It will be a clash of small town and big city
values—and boy, will the small town enjoy it. The prodigal daughter once known
as Kin Aoyama apparently found fame and fortune dancing in Tokyo under the name
Lily Carmen. She is an artiste, but her art involves G-strings. That does not
mean she and her comrade Maya Akemi can’t be scrupulously serious about their
dance. They are indomitably upbeat, but their visit might be more than her
staid father can handle in Keisuke Kinoshita’s big screen musical Carmen Comes Home (trailers here), the very first Japanese color feature, which
screens this Friday at the Japan Society, as part of their newly re-launched
Monthly Classics series.
Even if Carmen/Aoyama has not amassed a
fortune per se, she has made enough of a go of it to periodically send money
and gifts home to her family. Her loyal sister Yuki is in awe of her, but old
man Shoichi Aoyama instinctively distrusts the modern western influences she
has no doubt absorbed. However, thanks to the intercession of the school
principal, an ardent advocate for Japanese culture, he reluctantly consents to
her visit. Nobody could miss Lily Carmen when she arrives. She is the one
wearing the bright red dress. Clearly, Kinoshita was going to get his color
film’s worth from the wardrobe and spectacular mountain scenery.
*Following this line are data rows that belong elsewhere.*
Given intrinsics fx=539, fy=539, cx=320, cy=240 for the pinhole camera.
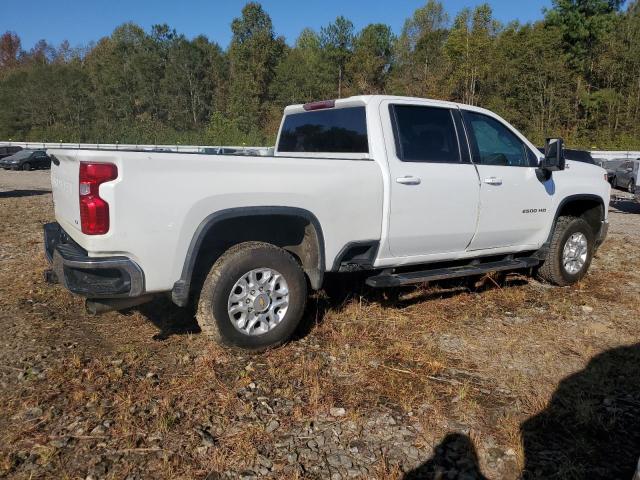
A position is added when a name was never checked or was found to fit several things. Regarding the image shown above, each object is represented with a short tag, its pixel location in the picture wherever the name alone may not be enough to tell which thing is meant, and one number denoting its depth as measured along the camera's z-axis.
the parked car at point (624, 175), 18.72
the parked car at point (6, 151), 33.22
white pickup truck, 3.42
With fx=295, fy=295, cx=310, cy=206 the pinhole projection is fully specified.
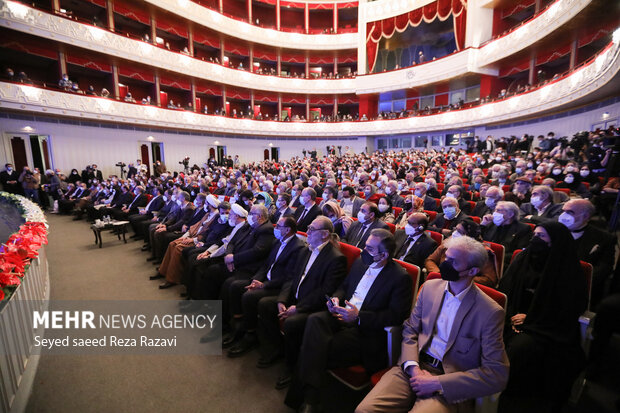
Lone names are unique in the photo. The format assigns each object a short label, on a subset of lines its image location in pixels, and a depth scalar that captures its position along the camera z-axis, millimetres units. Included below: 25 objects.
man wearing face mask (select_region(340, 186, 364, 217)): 5039
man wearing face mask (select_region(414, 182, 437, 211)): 4904
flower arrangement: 1905
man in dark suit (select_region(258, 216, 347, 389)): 2267
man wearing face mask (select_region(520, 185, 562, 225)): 3488
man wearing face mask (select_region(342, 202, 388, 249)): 3375
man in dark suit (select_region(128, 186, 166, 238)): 6570
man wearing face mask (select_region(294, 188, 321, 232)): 4348
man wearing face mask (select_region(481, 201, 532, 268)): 2977
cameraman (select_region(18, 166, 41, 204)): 9906
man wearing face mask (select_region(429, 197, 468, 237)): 3598
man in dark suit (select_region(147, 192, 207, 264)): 4844
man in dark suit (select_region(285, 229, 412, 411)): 1907
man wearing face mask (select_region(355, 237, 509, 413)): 1487
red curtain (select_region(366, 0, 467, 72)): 16531
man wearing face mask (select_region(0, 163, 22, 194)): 9875
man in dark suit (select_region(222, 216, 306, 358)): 2756
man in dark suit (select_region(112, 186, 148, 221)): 7266
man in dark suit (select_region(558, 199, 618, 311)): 2512
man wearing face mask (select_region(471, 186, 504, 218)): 3775
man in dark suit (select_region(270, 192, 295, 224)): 4888
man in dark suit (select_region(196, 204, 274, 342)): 3193
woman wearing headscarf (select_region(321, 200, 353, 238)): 3953
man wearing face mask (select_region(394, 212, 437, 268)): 2961
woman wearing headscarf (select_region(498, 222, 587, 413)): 1811
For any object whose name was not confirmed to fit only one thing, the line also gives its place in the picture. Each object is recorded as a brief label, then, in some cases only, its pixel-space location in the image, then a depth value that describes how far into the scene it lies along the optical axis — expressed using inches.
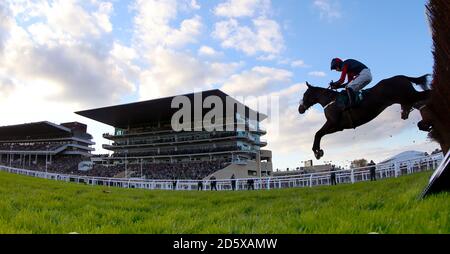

Naturally, Carmen and Akemi attract all kinds
of attention in town, including the leering local mogul. Yet, the two women are
more drawn to more plebeian townsmen, like the young school teacher Akemi
impulsively falls for. Similarly, Carmen admits she still carries a torch for the
now married Haruo Taguchi, who was blinded during the war. As the composer of
dirge like odes to his small town, Taguchi is more in line with the Principal’s
idea of a real Japanese artist. Unfortunately, Carmen and Akemi’s va-va-voom
will inadvertently disrupt Haruo’s grand premiere performance, causing no end
of angst.
Hideko Takamine was one the greatest screen actresses
in the history of cinema, but she is best known for achingly tragic films like
Mikio Naruse’s When a Woman Ascends the Stairs and Yearning, as well as
Kobayshi’s The Human Condition, so it
is nice to see her get the chance to kick up her heels a little. She is utterly
charming as the bizarrely naïve Lily Carmen. Yet, underneath the goofy joy, she
gives the subtlest hints of sadness. Nobody else could have pulled that off.